Éric Tavernier. Tout l’art de notre métier est là. C’est cette combinaison. À la fois, être très rigoureux, et c’est vrai que nous ne sommes pas seuls et que c’est tout un travail de réflexion. Modulo, quand même, quelque chose qui vient totalement contrecarrer tout cela qui est que nous sommes très souvent dans un travail d’urgence, où – on en revient au début de la conversation – on ne sait jamais, quand on commence une journée, comment elle va se terminer, ni à quelle heure. Chaque jour, je sais à peu près à quelle heure j’arrive, je ne sais jamais à quelle heure je repars. Qu’il y ait une séance ou pas.
Je vais vous donner un exemple tout simple. Tout ce qu’on vient de dire, toutes les belles paroles qu’on vient d’avoir sur la préparation, sur le travail très fin qu’on peut faire, on va l’avoir par exemple quand on sait qu’une séance va être compliquée. Le débat sur les retraites – je pense que c’est la même chose à l’Assemblée nationale – avait été hyper préparé et on avait réponse à tout. Ce n’est pas tellement ce que je crains. Ce que je crains, c’est la séance qui, a priori, est totalement anodine et, tout d’un coup, un événement imprévu arrive en séance. Tout peut s’effondrer en trente secondes, parce qu’il y a l’initiative inattendue d’un parlementaire, parce qu’il y a tout à coup une question, quelque chose qu’on n’avait pas vu venir, parce qu’un amendement qui n’aurait jamais dû être adopté est adopté, et qu’on n’a pas forcément envisagé la suite, etc. Dans ces cas-là, nous sommes saisis par une extrême urgence. Et là, il faut pouvoir prendre la bonne décision et, si possible, ne pas se tromper. Tout n’est pas le fruit d’un long mûrissement. On a aussi énormément d’imprévus dans la gestion quotidienne…
Damien Chamussy. Mais la qualité de la réponse spontanée sera d’autant plus élevée que le mûrissement aura été pratiqué sur les autres sujets…
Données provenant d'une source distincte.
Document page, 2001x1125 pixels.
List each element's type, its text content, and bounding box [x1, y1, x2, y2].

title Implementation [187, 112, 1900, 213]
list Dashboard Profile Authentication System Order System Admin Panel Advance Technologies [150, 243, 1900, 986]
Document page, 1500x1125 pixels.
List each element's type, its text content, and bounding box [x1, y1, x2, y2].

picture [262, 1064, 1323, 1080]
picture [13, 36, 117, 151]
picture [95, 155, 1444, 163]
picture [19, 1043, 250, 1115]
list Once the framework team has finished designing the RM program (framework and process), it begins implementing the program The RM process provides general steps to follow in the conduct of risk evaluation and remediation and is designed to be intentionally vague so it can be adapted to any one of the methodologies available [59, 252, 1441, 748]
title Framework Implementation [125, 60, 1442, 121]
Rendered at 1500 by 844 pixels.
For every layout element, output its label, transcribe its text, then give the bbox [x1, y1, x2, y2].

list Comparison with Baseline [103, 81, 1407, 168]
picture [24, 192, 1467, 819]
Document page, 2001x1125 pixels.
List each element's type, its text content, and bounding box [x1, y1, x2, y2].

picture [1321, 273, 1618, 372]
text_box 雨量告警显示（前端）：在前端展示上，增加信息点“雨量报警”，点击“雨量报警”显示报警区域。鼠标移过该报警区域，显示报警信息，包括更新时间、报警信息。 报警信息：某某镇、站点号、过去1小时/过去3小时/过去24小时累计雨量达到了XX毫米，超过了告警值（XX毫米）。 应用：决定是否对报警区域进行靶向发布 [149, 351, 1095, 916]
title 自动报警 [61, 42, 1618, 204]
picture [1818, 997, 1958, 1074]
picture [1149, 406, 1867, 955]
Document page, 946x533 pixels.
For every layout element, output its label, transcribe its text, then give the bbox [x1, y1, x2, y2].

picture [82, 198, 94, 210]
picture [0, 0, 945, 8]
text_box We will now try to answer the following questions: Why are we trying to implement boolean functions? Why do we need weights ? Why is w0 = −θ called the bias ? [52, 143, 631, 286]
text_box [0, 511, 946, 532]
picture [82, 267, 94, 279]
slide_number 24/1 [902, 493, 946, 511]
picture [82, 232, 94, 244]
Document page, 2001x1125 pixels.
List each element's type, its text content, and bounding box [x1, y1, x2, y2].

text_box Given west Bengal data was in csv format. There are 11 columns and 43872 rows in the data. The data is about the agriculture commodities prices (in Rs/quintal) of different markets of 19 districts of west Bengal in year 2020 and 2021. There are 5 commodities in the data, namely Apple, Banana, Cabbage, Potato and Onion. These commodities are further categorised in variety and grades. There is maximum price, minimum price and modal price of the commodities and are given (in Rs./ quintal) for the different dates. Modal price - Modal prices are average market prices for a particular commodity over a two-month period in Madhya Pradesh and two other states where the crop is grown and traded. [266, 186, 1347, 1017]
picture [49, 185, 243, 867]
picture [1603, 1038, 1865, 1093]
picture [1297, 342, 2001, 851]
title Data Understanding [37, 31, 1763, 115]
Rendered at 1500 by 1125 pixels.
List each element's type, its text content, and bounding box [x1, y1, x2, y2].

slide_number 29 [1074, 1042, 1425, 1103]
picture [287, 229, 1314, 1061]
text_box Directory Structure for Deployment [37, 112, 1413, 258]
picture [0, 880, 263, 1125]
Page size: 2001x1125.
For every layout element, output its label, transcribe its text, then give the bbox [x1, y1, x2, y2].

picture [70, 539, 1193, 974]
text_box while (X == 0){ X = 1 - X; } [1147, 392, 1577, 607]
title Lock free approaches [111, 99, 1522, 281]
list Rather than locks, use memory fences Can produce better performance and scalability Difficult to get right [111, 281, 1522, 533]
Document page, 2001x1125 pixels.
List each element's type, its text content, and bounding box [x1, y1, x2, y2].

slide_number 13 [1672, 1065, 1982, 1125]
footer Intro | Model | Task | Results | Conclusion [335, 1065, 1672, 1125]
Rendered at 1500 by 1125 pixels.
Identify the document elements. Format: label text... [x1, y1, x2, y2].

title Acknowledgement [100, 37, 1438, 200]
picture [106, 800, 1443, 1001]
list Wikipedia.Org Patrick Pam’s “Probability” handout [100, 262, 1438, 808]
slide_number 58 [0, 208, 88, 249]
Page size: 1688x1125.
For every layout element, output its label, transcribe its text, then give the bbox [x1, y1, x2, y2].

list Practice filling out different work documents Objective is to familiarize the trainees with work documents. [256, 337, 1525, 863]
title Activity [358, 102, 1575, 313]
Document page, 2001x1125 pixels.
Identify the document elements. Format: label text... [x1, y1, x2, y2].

Éric Tavernier. Exactement. C’est tout à fait ça.
Damien Chamussy. Après, il y a effectivement des questions qui peuvent surgir. Moi, j’ai pour principe qu’il faut toujours répondre. Si on a un peu de temps, je dirais à mon interlocuteur : voici la réponse, mais je vais quand même aller la vérifier. En revanche, il y a effectivement le temps de la séance publique, où là, l’instantané, l’immédiat peut surgir. Alors, à force, on finit par avoir une sorte de sixième sens qui nous permet parfois d’anticiper l’arrivée d’une difficulté. Il y a des signes qui ne trompent pas, lorsque l’on voit que le Règlement commence à circuler sur les bancs, que les mines deviennent soucieuses ou que le ton monte, toutes ces attitudes qui nous laissent penser qu’un problème va surgir. « Au plateau », comme on dit, il faut répondre immédiatement. Mais, même là, nous ne sommes jamais seuls.
En séance, il y a les huissiers, les agents, le compte rendu, la division des lois et la division de la séance bien sûr, un chef de division et un administrateur qui sont reliés informatiquement à nos précédents, dont vous savez à quel point ils comptent en droit parlementaire. Quand je suis revenu du Conseil constitutionnel, j’avais une vision très claire de la hiérarchie des normes : il y a la Constitution, après il y a les lois, après il y a le Règlement. Et, à l’époque, quelqu’un m’avait dit : « Tu n’as rien compris. Il était temps que tu quittes le Conseil constitutionnel. Au sommet, il y a les précédents. Puis le Règlement et si tu ne trouves pas de réponse, tu peux aller voir en dessous, c’est-à-dire la Constitution. » Évidemment, ça ne se passe pas comme ça et nous appliquons, je vous rassure, la hiérarchie des normes telle que vous l’enseignez à vos étudiants. Mais cette anecdote est révélatrice de l’importance, pour le droit parlementaire, du Règlement et des précédents qui jouent un rôle extrêmement important. Nous en sommes la mémoire, mais nos ordinateurs nous aident aussi à avoir de la mémoire… Et les administrateurs, qui sont à nos côtés, nous aident à faire face à toutes les situations.